**Problem to work on**. Lines to return, exactly: from the line with "5: (68, 701)" to the line with "55: (725, 394)" in the entries below, both included.

**Given records**.
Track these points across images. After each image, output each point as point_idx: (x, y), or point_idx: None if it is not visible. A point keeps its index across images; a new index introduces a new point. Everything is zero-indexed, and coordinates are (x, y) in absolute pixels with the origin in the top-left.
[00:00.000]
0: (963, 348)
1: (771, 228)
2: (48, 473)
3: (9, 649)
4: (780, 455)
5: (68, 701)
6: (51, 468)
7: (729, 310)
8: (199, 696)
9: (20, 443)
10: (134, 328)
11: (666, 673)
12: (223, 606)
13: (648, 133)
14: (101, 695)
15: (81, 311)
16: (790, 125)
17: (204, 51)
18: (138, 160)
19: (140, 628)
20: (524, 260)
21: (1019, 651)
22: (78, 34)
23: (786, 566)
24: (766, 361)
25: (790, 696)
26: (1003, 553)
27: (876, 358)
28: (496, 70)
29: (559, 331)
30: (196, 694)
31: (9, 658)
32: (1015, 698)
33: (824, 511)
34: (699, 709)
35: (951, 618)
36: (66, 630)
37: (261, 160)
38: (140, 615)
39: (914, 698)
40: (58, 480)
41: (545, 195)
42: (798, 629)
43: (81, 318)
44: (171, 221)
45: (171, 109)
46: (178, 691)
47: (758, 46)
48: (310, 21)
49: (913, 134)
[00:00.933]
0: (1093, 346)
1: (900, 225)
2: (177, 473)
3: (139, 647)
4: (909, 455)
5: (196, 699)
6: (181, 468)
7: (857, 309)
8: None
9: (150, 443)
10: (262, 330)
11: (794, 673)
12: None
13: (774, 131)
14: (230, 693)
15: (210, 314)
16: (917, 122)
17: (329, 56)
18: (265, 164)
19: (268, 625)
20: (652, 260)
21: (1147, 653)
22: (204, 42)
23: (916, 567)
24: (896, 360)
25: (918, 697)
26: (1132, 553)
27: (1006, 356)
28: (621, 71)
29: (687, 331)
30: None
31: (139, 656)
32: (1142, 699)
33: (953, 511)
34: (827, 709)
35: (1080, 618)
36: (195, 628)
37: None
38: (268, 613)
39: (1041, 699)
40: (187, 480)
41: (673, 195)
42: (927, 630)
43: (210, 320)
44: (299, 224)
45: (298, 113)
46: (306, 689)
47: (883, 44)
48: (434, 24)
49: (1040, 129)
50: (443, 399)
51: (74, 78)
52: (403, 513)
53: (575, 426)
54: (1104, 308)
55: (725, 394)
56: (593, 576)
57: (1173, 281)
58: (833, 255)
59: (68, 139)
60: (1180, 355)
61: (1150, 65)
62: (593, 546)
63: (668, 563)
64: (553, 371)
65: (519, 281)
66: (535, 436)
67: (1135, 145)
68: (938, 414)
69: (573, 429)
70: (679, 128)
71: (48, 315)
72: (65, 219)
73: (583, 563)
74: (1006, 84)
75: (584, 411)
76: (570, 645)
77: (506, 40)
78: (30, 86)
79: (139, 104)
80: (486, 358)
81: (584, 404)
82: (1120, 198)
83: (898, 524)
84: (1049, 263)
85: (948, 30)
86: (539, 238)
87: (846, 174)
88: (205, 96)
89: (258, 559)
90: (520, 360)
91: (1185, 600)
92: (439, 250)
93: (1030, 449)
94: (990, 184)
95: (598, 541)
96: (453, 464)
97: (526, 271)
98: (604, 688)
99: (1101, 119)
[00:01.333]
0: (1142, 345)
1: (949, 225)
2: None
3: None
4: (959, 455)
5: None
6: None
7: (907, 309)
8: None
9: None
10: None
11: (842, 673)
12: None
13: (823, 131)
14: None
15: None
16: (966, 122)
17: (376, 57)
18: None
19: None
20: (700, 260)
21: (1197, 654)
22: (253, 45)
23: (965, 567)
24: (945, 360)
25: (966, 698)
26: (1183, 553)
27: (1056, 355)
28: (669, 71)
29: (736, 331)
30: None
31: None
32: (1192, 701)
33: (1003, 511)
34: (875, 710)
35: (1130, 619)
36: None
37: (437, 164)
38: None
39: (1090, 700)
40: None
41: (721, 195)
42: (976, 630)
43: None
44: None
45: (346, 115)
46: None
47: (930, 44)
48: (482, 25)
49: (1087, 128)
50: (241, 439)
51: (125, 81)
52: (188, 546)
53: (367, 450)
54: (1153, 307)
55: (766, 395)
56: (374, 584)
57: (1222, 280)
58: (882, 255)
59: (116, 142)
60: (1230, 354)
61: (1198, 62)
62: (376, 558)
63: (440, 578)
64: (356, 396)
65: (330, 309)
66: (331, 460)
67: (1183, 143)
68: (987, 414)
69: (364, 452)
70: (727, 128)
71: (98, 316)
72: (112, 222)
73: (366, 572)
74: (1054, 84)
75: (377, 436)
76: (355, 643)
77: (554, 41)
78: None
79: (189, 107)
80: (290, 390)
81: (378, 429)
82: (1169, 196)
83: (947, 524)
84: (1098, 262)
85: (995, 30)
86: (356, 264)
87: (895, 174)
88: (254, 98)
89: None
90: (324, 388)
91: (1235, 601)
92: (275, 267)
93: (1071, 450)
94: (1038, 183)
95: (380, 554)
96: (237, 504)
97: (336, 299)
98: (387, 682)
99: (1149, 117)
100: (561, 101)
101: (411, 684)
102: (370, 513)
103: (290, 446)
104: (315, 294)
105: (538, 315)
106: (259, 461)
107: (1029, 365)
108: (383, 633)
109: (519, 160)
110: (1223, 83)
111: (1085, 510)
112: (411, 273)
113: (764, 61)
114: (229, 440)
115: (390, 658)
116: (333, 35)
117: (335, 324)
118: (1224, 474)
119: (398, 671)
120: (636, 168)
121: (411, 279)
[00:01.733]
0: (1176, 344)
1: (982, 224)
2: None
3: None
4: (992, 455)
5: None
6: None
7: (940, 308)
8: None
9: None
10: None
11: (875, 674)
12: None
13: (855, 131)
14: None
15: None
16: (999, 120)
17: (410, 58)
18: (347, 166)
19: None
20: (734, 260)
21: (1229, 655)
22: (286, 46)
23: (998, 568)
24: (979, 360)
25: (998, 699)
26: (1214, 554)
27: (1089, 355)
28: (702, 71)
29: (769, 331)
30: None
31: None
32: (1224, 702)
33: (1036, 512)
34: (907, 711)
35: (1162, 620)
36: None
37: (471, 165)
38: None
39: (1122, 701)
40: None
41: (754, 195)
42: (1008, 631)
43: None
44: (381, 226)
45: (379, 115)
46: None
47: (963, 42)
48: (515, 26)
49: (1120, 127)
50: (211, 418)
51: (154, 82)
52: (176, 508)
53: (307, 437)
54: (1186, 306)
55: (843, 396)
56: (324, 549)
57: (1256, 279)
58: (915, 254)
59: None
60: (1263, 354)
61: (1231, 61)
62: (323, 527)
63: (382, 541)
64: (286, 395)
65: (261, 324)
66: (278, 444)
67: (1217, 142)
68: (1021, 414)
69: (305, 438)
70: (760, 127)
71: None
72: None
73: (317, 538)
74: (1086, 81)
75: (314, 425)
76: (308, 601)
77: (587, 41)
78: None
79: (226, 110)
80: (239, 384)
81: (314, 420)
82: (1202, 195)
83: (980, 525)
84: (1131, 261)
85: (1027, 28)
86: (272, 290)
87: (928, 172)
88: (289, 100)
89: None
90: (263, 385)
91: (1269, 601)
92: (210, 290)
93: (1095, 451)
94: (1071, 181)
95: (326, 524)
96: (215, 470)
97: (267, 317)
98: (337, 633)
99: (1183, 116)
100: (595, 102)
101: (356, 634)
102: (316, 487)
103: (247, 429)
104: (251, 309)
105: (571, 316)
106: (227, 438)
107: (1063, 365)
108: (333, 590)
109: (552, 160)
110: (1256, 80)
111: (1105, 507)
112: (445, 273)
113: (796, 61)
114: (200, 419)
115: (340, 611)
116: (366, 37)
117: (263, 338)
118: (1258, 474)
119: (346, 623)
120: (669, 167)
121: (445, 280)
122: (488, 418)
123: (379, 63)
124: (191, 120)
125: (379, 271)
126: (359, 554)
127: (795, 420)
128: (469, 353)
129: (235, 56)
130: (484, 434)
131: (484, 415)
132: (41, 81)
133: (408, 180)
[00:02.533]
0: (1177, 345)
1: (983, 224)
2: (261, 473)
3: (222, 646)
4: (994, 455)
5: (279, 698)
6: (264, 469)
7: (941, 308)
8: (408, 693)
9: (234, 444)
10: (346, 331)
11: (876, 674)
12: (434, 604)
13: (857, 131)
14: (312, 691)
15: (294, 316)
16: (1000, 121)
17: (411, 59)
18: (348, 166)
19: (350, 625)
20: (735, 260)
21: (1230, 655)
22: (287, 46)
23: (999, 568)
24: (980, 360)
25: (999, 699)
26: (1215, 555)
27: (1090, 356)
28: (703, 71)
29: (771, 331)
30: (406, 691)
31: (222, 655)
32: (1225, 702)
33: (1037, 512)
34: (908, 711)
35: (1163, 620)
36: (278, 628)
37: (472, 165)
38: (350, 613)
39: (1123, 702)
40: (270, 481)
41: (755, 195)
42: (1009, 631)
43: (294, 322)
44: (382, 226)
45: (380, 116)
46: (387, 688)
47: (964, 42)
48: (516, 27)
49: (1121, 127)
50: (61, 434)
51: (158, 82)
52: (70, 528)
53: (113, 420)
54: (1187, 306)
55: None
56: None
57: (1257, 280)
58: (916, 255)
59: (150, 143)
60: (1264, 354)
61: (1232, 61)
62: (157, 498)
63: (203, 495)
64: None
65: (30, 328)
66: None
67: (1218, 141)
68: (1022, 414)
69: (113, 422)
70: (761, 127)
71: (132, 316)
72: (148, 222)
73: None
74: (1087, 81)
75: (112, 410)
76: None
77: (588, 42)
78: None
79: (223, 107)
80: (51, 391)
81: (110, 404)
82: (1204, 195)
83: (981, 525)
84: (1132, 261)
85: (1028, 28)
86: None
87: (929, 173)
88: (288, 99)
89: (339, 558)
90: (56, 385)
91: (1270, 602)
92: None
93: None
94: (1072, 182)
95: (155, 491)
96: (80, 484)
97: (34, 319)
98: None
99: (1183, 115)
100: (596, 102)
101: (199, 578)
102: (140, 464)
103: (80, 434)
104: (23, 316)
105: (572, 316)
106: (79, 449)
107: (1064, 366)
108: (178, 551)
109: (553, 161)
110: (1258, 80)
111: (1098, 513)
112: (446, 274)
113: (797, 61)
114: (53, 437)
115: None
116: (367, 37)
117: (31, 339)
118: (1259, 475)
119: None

**Solution below**.
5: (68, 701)
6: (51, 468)
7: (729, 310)
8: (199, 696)
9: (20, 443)
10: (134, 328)
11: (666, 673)
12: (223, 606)
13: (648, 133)
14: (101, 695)
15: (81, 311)
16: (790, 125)
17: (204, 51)
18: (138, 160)
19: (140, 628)
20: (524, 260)
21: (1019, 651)
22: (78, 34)
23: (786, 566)
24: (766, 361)
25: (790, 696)
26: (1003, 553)
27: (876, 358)
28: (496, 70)
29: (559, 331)
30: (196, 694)
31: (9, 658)
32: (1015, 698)
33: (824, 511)
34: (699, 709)
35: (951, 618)
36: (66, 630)
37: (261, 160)
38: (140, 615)
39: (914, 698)
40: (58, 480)
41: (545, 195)
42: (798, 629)
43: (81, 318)
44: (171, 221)
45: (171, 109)
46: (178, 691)
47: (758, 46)
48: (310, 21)
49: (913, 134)
[00:00.933]
0: (1093, 346)
1: (900, 225)
2: (177, 473)
3: (139, 647)
4: (909, 455)
5: (196, 699)
6: (181, 468)
7: (857, 309)
8: None
9: (150, 443)
10: (262, 330)
11: (794, 673)
12: None
13: (774, 131)
14: (230, 693)
15: (210, 314)
16: (917, 122)
17: (329, 56)
18: (265, 164)
19: (268, 625)
20: (652, 260)
21: (1147, 653)
22: (204, 42)
23: (916, 567)
24: (896, 360)
25: (918, 697)
26: (1132, 553)
27: (1006, 356)
28: (621, 71)
29: (687, 331)
30: None
31: (139, 656)
32: (1142, 699)
33: (953, 511)
34: (827, 709)
35: (1080, 618)
36: (195, 628)
37: None
38: (268, 613)
39: (1041, 699)
40: (187, 480)
41: (673, 195)
42: (927, 630)
43: (210, 320)
44: (299, 224)
45: (298, 113)
46: (306, 689)
47: (883, 44)
48: (434, 24)
49: (1040, 129)
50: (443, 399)
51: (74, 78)
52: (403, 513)
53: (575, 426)
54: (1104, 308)
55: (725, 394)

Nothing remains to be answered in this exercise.